Parmi ces petits vendeurs ambulants au pousse-pousse, certains ont déjà été à l’école mais n’ont pas pu poursuivre faute de moyens. «Je suis venu à Ouaga pour chercher l’argent. J’ai fréquenté jusqu’à la classe de 6e », nous confie Daouda Béogo. Cet adolescent quitte la maison à 7h et y retourne à 18h ou 19h après son commerce. « Je viens de Wemtenga. Je peux parcourir plusieurs secteurs de la ville et je termine aux alentours des marchés. Par jour, je peux gagner 1000 FCFA comme salaire », nous informe-t-il, tout en indiquant qu’il est originaire de Fada N’Gourma.

Partageant presque les mêmes réalités que les autres petits vendeurs au pousse-pousse, Issouf Boumboundi, 12 ans, a cependant une histoire plus particulière. Il a été contraint de quitter l’école après le décès de son grand-père qui payait sa scolarité, son père ayant rendu l’âme bien avant. « Je fréquentais à Koupela. Quand mon grand-père est décédé, je n’ai pas pu payer ma scolarité. J’ai fait le premier trimestre de la classe de CM2. Mais je n’ai pas pu continuer », nous a-t-il confirmé d’un air triste.
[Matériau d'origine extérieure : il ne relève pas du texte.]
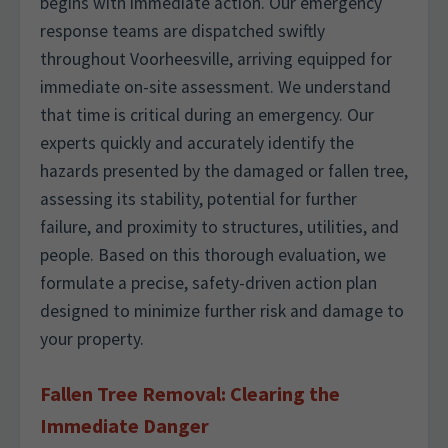
begins with immediate action. Our emergency
response teams are dispatched swiftly
throughout Voorheesville, arriving equipped for
immediate on-site assessment. We understand
that time is critical during an emergency. Our
experts quickly and accurately identify the
hazards presented by the damaged or fallen tree,
assessing its stability, potential for further
failure, and proximity to structures, utilities, and
people. Based on this thorough evaluation, we
formulate a precise, safety-driven action plan
designed to minimize further risk and damage to
your property.
Fallen Tree Removal: Clearing the
Immediate Danger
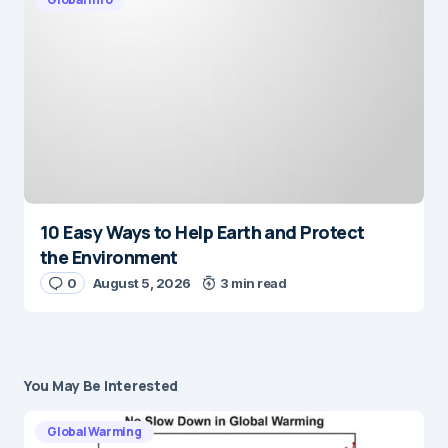
10 Easy Ways to Help Earth and Protect
the Environment
0
August 5, 2026
3 min read
You May Be Interested
Global Warming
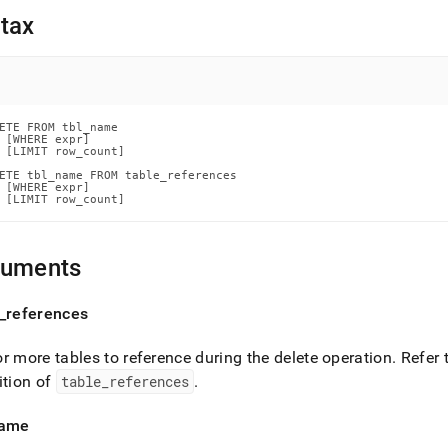
nd
tax
ss
ETE FROM tbl_name

r,
 [WHERE expr]

-
 [LIMIT row_count]

ETE tbl_name FROM table_references

 [WHERE expr]

 [LIMIT row_count]
down
s
ad
guments
L
_
references
r more tables to reference during the delete operation
.
Refer 
sible
ition of
table
_
references
.
://docs.singlestore.com/db/v8.1/reference/sql-
ence/data-
ame
ulation-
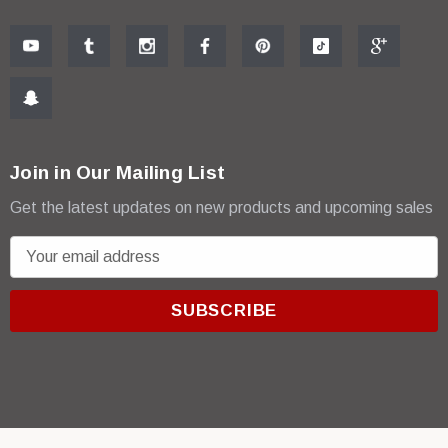
Join in Our Mailing List
Get the latest updates on new products and upcoming sales
E
m
a
i
l
A
d
d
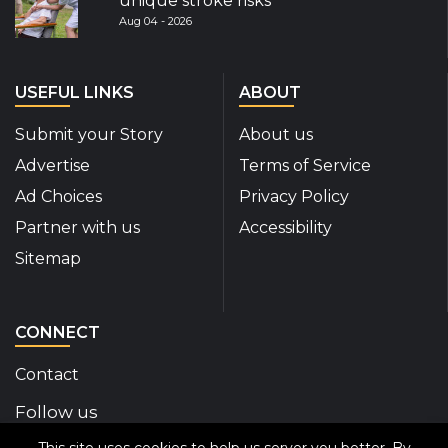
unique stroke risks
Aug 04 - 2026
USEFUL LINKS
ABOUT
Submit your Story
About us
Advertise
Terms of Service
Ad Choices
Privacy Policy
Partner with us
Accessibility
Sitemap
CONNECT
Contact
Follow us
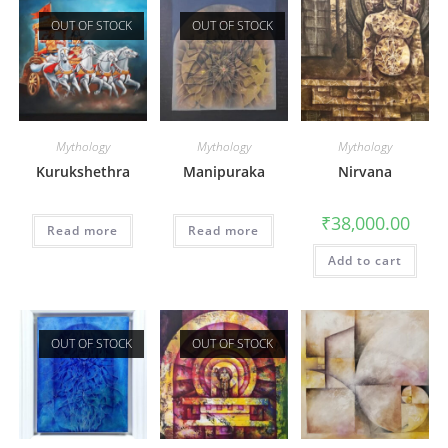
OUT OF STOCK
OUT OF STOCK
Mythology
Mythology
Mythology
Kurukshethra
Manipuraka
Nirvana
₹
38,000.00
Read more
Read more
Add to cart
OUT OF STOCK
OUT OF STOCK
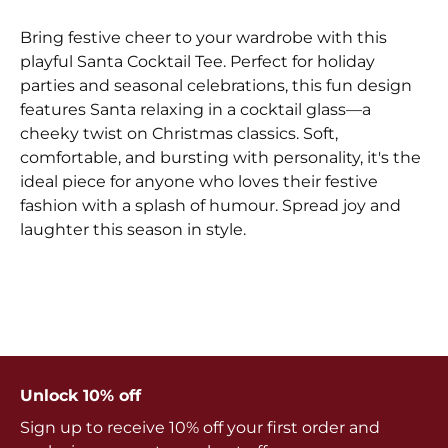
Bring festive cheer to your wardrobe with this
playful Santa Cocktail Tee. Perfect for holiday
parties and seasonal celebrations, this fun design
features Santa relaxing in a cocktail glass—a
cheeky twist on Christmas classics. Soft,
comfortable, and bursting with personality, it's the
ideal piece for anyone who loves their festive
fashion with a splash of humour. Spread joy and
laughter this season in style.
Unlock 10% off
Sign up to receive 10% off your first order and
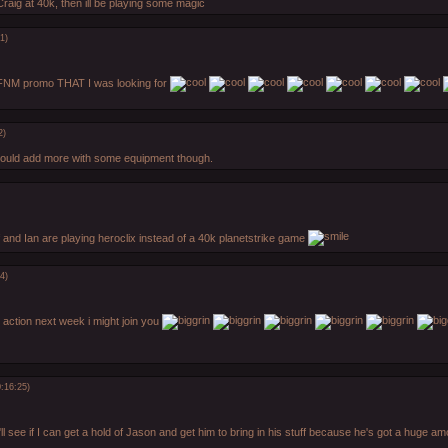
raig at 40k, then ill be playing some magic
1)
 FNM promo THAT I was looking for
2)
 could add more with some equipment though.
f and Ian are playing heroclix instead of a 40k planetstrike game
4)
lt action next week i might join you
:16:25)
'll see if I can get a hold of Jason and get him to bring in his stuff because he's got a huge 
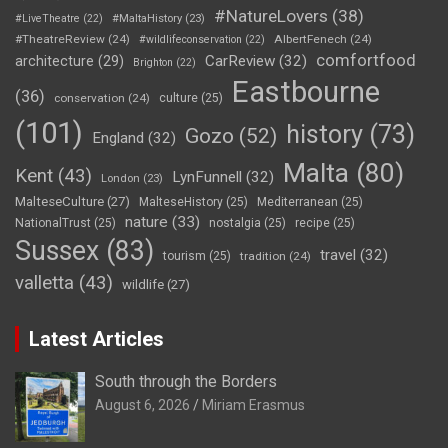
#NatureLovers
(38)
#LiveTheatre
(22)
#MaltaHistory
(23)
#TheatreReview
(24)
AlbertFenech
(24)
#wildlifeconservation
(22)
comfortfood
CarReview
(32)
architecture
(29)
Brighton
(22)
Eastbourne
(36)
conservation
(24)
culture
(25)
(101)
history
(73)
Gozo
(52)
England
(32)
Malta
(80)
Kent
(43)
LynFunnell
(32)
London
(23)
MalteseCulture
(27)
MalteseHistory
(25)
Mediterranean
(25)
nature
(33)
NationalTrust
(25)
nostalgia
(25)
recipe
(25)
Sussex
(83)
travel
(32)
tourism
(25)
tradition
(24)
valletta
(43)
wildlife
(27)
Latest Articles
South through the Borders
August 6, 2026
Miriam Erasmus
Son espoir est de reprendre un jour ses études particulièrement dans une école professionnelle. « Si on me propose aujourd’hui une formation professionnelle ça me fera plaisir car ce travail est très épuisant », dit-il.

En attendant d’être touchés par un programme de scolarisation et de professionnalisation de nos autorités et des Organisations non gouvernementales (ONG) compétentes, ces enfants et adolescents continuent, malgré les difficultés, de servir les riverains et les citoyens de Ouaga, tout en espérant un lendemain meilleur.

Il faut mentionner, par ailleurs, que jusqu’en 2020, d’après la Fondation Stromme, une ONG au Burkina Faso, plus de 2 millions d’enfants burkinabè, selon une étude, étaient toujours hors de l’école.